Waggoner’s swindle was a big story for a few days, on the front page of the New York papers, even rating a mention in Will Rogers’s syndicated column. (“If a city banker had pulled just such a fast one on a country boy, you’d probably never hear a word about it, and he’d end up Secretary of the Treasury.”) He was an instant folk hero. He went to Wyoming and stayed with relatives until he was arrested a few weeks later, and returned to New York to face his fate. His lawyers thought he had a good chance of beating the rap, but standing before the judge, he waved them away and pleaded guilty.

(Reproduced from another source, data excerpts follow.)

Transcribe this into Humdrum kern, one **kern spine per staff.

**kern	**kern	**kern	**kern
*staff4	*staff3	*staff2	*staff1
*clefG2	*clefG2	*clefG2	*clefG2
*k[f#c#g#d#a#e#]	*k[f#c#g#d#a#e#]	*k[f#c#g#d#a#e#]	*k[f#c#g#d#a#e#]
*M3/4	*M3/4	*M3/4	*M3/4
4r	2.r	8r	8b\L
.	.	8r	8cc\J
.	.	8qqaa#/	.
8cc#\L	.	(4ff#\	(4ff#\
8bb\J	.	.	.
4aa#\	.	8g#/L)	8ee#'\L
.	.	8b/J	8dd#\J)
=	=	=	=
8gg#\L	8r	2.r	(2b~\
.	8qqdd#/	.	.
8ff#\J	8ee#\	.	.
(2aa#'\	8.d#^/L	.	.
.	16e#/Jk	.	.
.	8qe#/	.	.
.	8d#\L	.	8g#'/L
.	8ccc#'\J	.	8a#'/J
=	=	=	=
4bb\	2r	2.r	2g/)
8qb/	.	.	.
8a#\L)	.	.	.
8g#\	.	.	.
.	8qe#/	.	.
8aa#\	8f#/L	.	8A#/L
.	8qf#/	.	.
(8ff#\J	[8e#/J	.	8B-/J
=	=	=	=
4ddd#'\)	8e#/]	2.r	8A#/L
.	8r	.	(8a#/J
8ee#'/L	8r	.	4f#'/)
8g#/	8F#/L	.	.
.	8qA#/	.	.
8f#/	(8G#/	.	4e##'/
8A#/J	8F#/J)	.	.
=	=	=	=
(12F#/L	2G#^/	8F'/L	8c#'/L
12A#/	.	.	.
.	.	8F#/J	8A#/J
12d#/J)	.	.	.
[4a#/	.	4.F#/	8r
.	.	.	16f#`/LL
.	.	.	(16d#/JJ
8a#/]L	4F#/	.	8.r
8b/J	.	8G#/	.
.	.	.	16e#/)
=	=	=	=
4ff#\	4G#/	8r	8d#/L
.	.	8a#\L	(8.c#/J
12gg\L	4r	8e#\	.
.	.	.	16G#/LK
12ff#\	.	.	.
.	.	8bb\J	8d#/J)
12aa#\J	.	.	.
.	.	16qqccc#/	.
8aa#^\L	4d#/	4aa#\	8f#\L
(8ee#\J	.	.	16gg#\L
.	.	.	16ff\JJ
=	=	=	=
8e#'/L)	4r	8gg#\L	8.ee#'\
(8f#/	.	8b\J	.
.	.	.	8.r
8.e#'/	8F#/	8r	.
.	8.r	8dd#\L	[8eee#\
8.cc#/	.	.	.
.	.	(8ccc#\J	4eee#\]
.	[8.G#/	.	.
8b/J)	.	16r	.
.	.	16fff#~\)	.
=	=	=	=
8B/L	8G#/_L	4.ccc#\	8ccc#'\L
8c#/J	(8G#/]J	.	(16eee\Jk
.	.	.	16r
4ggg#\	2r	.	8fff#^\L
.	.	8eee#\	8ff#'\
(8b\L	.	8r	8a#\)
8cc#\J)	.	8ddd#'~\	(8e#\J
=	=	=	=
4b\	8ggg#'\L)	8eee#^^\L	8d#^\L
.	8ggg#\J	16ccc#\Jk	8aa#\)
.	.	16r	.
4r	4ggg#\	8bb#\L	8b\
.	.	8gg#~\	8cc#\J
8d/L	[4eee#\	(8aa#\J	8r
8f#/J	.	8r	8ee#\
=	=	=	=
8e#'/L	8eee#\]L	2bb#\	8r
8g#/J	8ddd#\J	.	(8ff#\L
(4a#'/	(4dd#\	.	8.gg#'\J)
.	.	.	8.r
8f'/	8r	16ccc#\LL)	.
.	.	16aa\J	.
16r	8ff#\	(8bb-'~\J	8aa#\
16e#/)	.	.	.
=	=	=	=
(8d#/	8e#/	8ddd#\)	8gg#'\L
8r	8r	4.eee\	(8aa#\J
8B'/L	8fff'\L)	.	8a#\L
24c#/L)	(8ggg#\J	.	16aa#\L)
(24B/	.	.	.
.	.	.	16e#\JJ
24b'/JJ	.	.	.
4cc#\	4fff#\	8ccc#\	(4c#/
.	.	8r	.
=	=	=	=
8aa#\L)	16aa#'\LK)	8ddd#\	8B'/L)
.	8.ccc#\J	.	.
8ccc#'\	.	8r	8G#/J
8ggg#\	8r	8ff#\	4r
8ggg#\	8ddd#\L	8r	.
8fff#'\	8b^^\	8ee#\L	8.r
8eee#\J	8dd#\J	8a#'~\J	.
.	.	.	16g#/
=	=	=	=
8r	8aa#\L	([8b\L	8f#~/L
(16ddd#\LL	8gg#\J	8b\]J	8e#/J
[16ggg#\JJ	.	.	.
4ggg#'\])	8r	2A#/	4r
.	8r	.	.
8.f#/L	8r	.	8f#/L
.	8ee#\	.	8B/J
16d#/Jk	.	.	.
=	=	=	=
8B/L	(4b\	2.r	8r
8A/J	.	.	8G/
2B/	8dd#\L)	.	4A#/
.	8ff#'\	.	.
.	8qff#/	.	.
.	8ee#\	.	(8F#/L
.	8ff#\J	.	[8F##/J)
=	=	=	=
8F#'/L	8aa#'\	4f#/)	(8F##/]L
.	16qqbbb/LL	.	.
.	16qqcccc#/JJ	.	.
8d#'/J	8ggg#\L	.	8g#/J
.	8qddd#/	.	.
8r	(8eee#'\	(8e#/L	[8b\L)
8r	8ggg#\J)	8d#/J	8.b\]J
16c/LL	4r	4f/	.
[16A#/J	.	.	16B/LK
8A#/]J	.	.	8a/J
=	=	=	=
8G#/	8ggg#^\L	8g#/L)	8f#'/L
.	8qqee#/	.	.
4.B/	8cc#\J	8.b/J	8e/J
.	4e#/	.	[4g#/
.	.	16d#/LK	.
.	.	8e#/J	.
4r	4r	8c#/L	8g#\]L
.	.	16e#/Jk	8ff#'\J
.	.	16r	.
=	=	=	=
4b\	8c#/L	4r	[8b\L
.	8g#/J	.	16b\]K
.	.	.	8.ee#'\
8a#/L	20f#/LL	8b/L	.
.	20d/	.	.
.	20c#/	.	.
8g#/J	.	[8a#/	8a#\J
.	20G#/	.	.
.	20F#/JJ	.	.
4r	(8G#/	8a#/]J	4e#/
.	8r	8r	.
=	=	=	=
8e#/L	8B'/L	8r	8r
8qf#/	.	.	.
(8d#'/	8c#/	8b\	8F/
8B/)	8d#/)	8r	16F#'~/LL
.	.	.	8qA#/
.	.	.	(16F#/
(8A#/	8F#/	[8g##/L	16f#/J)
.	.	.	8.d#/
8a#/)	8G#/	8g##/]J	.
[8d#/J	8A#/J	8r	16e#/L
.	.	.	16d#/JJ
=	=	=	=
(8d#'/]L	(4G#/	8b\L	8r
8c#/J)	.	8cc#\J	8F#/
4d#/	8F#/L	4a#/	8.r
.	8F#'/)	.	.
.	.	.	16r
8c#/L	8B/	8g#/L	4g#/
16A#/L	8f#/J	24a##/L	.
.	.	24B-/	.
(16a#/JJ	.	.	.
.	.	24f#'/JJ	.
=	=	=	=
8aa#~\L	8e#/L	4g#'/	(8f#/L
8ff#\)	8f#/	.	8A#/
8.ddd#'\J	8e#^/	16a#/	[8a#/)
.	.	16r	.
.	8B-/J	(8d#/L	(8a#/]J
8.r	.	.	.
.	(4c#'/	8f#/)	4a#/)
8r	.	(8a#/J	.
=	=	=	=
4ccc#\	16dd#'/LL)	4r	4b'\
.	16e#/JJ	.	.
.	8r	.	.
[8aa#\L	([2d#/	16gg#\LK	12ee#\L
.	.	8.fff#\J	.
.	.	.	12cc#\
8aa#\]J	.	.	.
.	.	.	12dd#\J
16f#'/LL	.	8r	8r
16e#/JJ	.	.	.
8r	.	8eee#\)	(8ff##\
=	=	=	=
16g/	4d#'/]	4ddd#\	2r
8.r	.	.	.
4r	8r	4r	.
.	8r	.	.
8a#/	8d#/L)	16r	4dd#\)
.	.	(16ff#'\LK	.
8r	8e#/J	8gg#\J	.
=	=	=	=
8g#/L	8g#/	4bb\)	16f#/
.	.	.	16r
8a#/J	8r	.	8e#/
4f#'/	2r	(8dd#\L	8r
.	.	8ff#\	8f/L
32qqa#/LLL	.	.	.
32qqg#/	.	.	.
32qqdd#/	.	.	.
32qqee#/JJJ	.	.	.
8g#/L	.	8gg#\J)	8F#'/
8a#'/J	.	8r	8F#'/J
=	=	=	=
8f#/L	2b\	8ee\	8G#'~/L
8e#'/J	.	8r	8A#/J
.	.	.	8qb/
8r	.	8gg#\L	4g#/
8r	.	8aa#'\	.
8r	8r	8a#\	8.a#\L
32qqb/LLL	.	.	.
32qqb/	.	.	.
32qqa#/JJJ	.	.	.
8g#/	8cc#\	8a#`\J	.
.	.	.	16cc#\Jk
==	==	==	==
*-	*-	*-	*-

“I knew exactly what I was doing,” he told the court. “There is no one to blame but myself.” He continued:

My bank, the Bank of Telluride, is the lifeblood of my town. With it, life is sustained. Without it, there is no life. … I saw no other means to cover the bank’s deteriorating position, no other way to keep it afloat.

He added, “I would rather see the New York banks lose money than the people of Telluride, most of whom worked all their lives for the savings which were deposited in my bank.” When he finished speaking, the courtroom broke into applause.

Waggoner was sentenced to 15 years, but he was paroled six years later — by which time, it’s worth noting, the Glass-Steagall Act had become law, bringing with it federal deposit insurance. Depositors would no longer lose their money even if their bank failed. Waggoner swindles were no longer necessary.

Waggoner himself never returned to Telluride; he lived out his life, in anonymity, in Nevada. But Telluride never forgot him. Massey, the writer, told me that when he was researching his book about the swindle, he read an oral history of Telluride that resides in the town library. “I can’t tell you how many people said that they were able to hold onto their house during the Depression because of what Waggoner had done.”

The plaque memorializing the Waggoner swindle is attached to the old Bank of Telluride building, which now houses a chichi boutique. There is no ambiguity where the town stands on his crime. Waggoner, it says, was “the Robin Hood who stole from the rich to protect the people of Telluride.”

Oh, and one other thing: the New York banks never got their $500,000 back.

Joe Nocera is a Bloomberg Opinion columnist covering business. He has written business columns for Esquire, GQ and the New York Times, and is the former editorial director of Fortune. He is co-author of “Indentured: The Inside Story of the Rebellion Against the NCAA.”